I started my exam breathing fire and spitting bullets. I put everything I had out on the floor that day and when the test was over I felt that I did really well. I wasn’t sure if I would get a black belt but I felt that I would be a full 1st kyu at least. A few close, experienced Karate friends of mine, who watched the exam, felt that I did well too. I was sure that 20 to 30 minutes of exam time would show all of the hard work that I put in over the past six months.
Here came reality…
We do not receive our exam results until our next class and I was ready to hear the good news. My Sensei announced our test results and when he got to my name, he said, good job, you cleared your keri and you are know a full 2nd kyu. I took the news like a good sport with a smile but my insides felt like jelly and about six million unhappy thoughts went through my mind.
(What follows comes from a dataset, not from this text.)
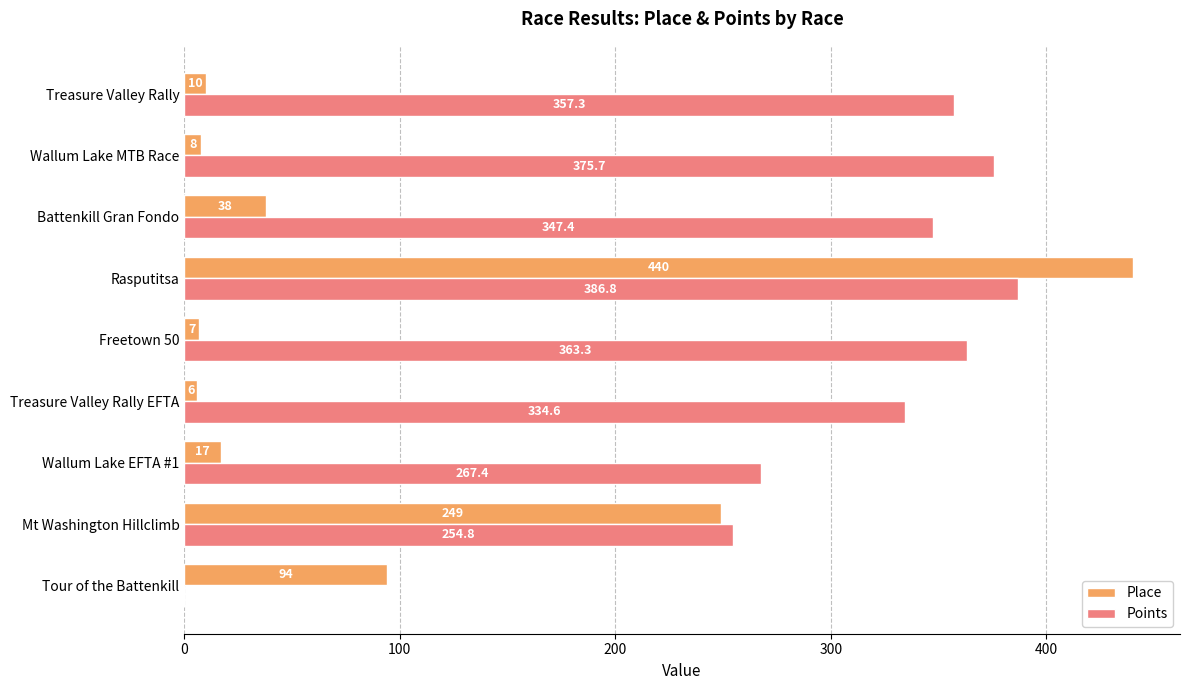

How many categories are shown in the chart?

9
I could not stop thinking about all the time that I spent preparing for this exam and for all that hard work and effort, I only received a half of a rank again.
I went through my exam and my results in my head about a thousand times and really started to question if all the time, effort and money that I spent on Karate was really worth it. I have always been the type of person that never quits but for the first time in over four years of Karate training, I was asking myself why I keep doing this. I was looking for any and every reason to blame someone or something for my poor test result.
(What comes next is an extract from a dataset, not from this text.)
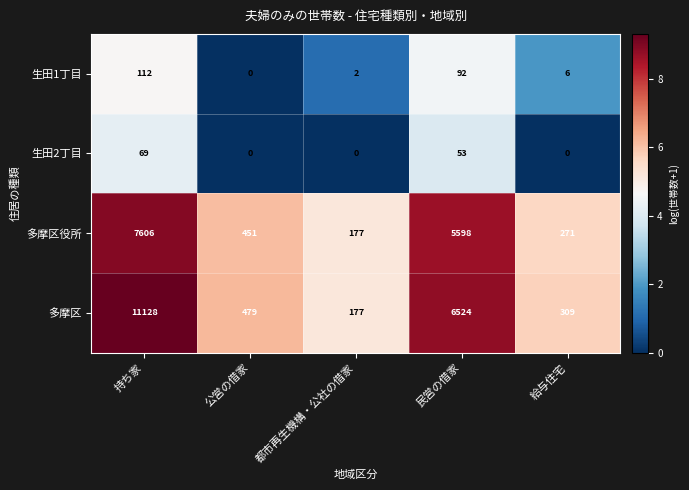

Which series has the largest total across all categories?

多摩区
I spent close to two months dwelling on my results even though I was still training in class and working harder than ever I couldn’t come to grips with my test result. I spent a lot of time thinking about what I did wrong and then on day, I realized that maybe I didn’t do anything wrong, I maybe just didn’t do right.
Maybe this was my test…
After all of the mental time I spent reviewing my results and beating myself up, I realized that maybe this was my test. The Karate exam itself was not my test but dealing with the results was my test. After looking at some of the accomplishments I have had such as helping instruct classes and judging at tournaments, I realized that I have gone a long way, in short time, even though my test results didn’t reflect it.
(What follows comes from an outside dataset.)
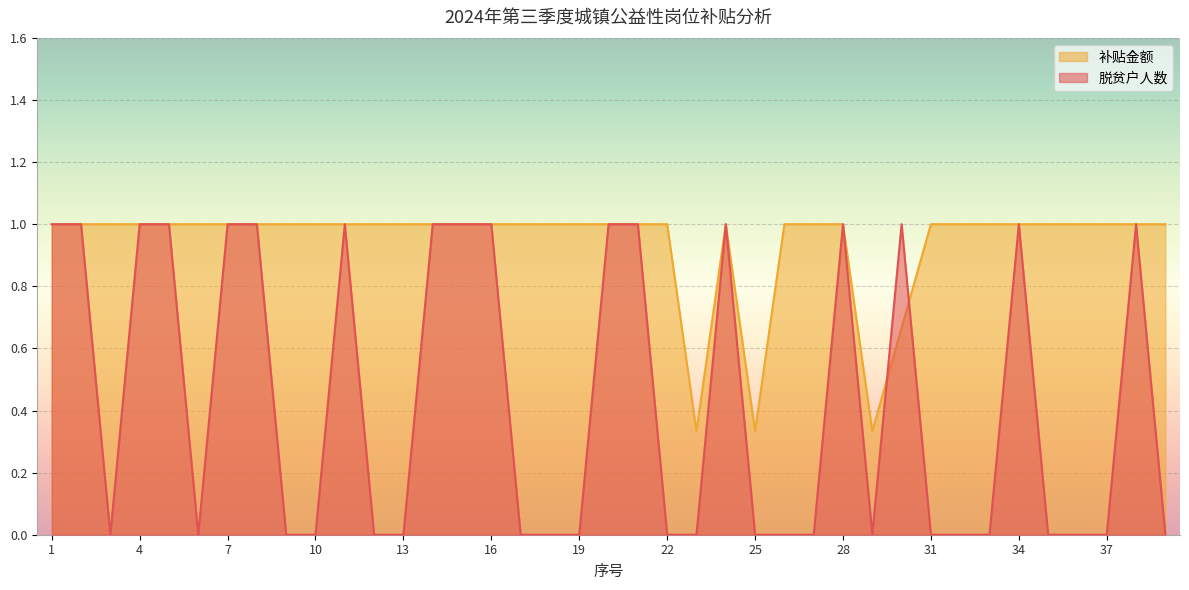

Count the 脱贫户人数 values in the range 0 to 1.

39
When I went to my next exam, I had a totally different attitude and just did it. I felt that I did better than ever before, I didn’t pressure myself and I went through the test with an almost relaxed attitude. I ended up getting another keri and am now a 1st kyu keri but that doesn’t bother me. I was training because I want to train not because I have to train and it really changed my outlook on Karate.
I could have just hung up my brown belt and quit but instead I realized that I have come a long way and quitting because of less than 30 minutes of exam time would be a huge mistake. If I had quit over something like an exam result, it would have proved that I never deserved to move up.
Now I train for me…
After coming to grips with what seemed like my biggest Karate challenges thus far, I can now train for me and not for some exam result or a belt color. I am still taking three to four classes a week depending upon the session and my finances , training outside of class, instructing, judging at tournaments and learning everything I can about Karate. If anything, I enjoy my training more now that ever. Instead of focusing on moving up the ranks and belt levels, I can now enjoy what I am learning and just train. When the time comes for me to get my black belt, I know that I will deserve it.
I will get there when I get there…
If it takes one year, five years or 20 years for me to get my black belt, I am planning on enjoying every step of the journey instead of just worrying about when I get there.
I am sure that many others have gone through similar situations like mine and those that have kept at it are or will be black belts and those who didn’t probably regret quitting something that they already invested so much time and effort in. I don’t want to be the latter.